Sunday’s final always promised to be a thrilling race but for most inside the Olympic Stadium it was merely the appetiser ahead of Usain Bolt in the 100m final.
The Jamaican’s triumph got the Brazilian crowd on their feet, but Van Niekerk left them open-mouthed.
The South African overcame Kirani James and LaShawn Merritt at last year’s World Championships and did so again in Rio de Janeiro, not only clinching gold but doing so in a world-record time of 43.03 seconds — obliterating Johnson’s run of 43.18 from 1999.
“I can’t even tell you what happened in the race,” Van Niekerk said at a packed press conference, sat alongside silver medallist James and third-placed Merritt.
“As I got to the finish line, I was expecting one of the two to catch me. I crossed the line, I look left and I saw there was no-one.
“I am still a bit amazed and I still have to pinch myself about what just happened.”
Van Niekerk’s time is made all the more remarkable by the fact his world-record run came from lane eight.
It was a performance that had his family in tears and left the 24-year-old struggling to comprehend his rapid ascent.
“It’s amazing,” said Van Niekerk, who in March became the first person to have dipped below 10 seconds in the 100m, 20 seconds in the 200m and 44 seconds in the 400m.
“I am still amazed just being here, just being amongst the great athletes.
“The last Olympics in London I was sitting at home watching all these guys doing their thing, and today I am in the mix with them and had the opportunity to run my best performance.
“I am just really grateful for being part of this generation of athletics and just keeping the sport alive.
“I am really just blessed and thankful to the Lord for this opportunity.”
Van Niekerk repeatedly thanked God in the post-race press conference and praised his coach Anna Botha, a great-grandmother with almost 50 years of coaching experience.
In this era of athletics, though, a world record — and such a stunning one at that — will naturally lead some to question whether they can believe what they are seeing.
Van Niekerk brushed off an initial question about doping but was pushed further on the subject. “I know I am not, so what else can I say on that?” was his response.
The South African’s rise to prominence certainly appears a timely boost for the sport, given Bolt is bidding farewell to the Olympics in Rio de Janeiro.

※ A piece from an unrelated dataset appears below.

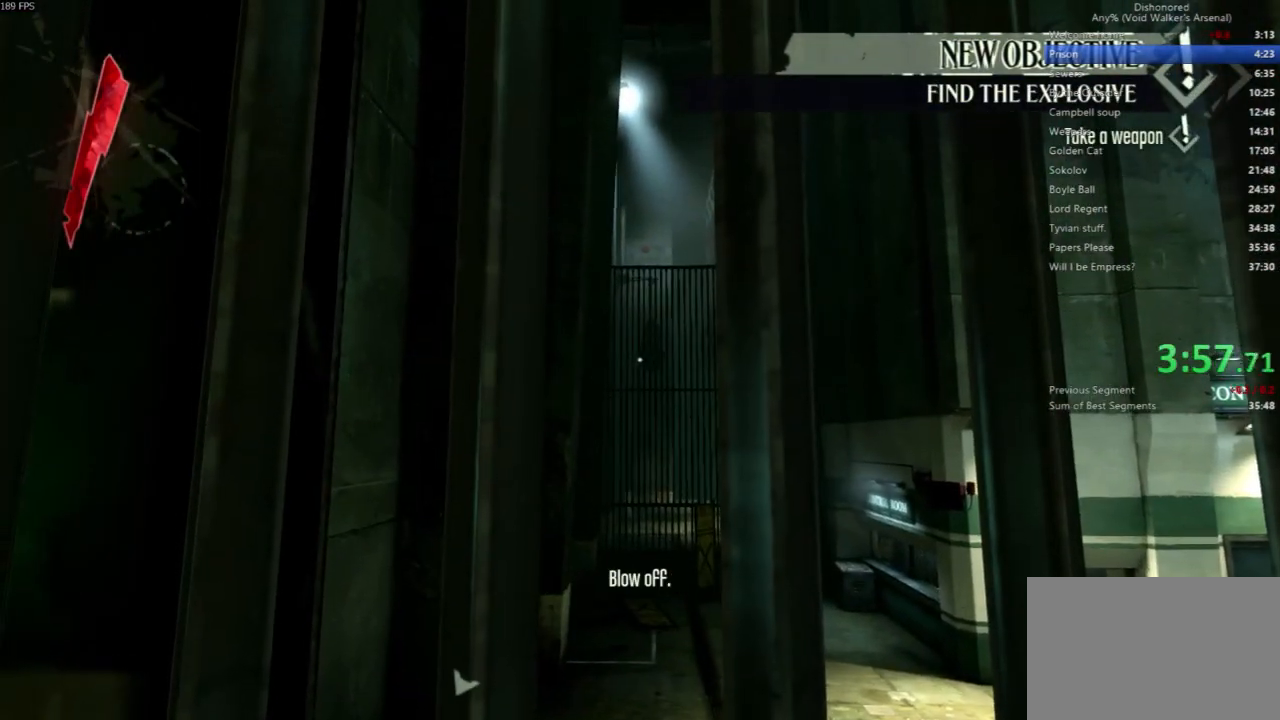
{"keys": ["a", "s", "shift", "space"], "mouse": [], "events": [[300, "w", "up"], [400, "s", "down"], [433, "space", "down"]]}
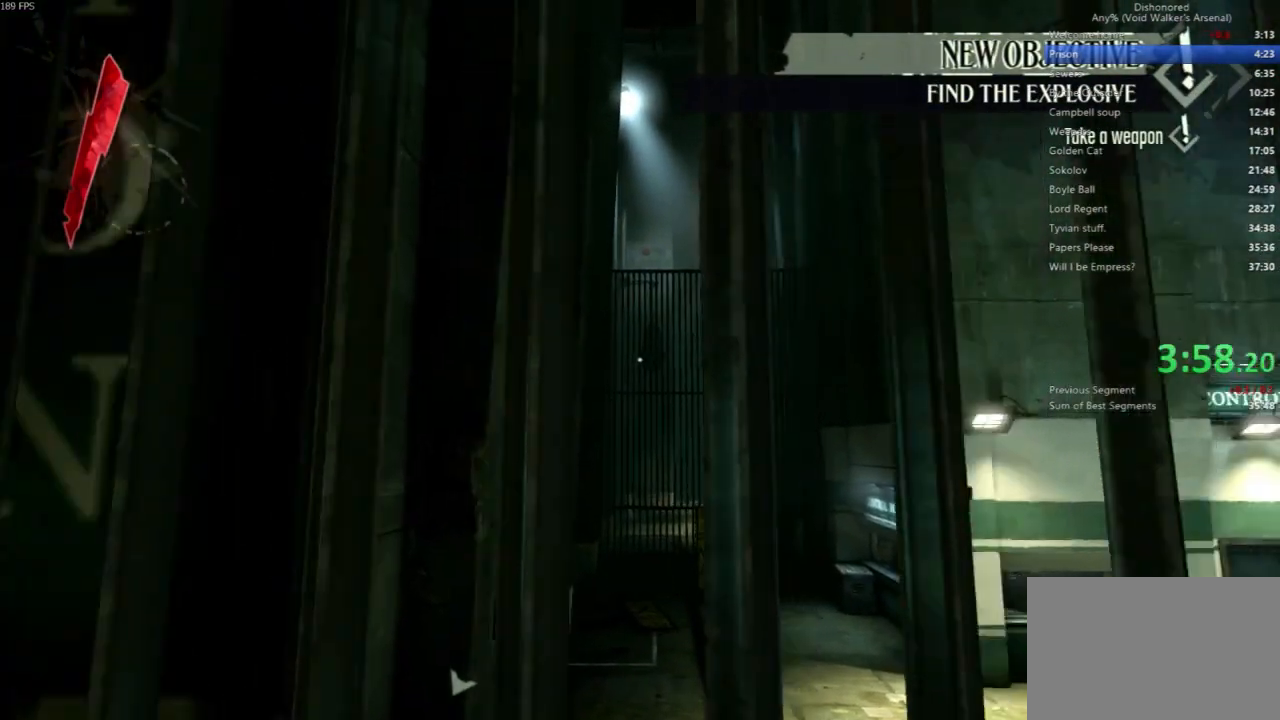
{"keys": ["shift", "space"], "mouse": [], "events": [[100, "s", "up"], [200, "a", "up"]]}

“Obviously I use these guys as an inspiration and motivation as an athlete,” Van Niekerk added.
“But, yeah, I have got the opportunity to build my own, if I can say, legacy, and my own journey and story, “Hopefully I can inspire so many more South Africans and, actually at this moment, more athletes around the world to go out and do their thing, and try and achieve as much they can.
“Thinking back to where I was four years ago, it shows anything is possible for anyone that believes.”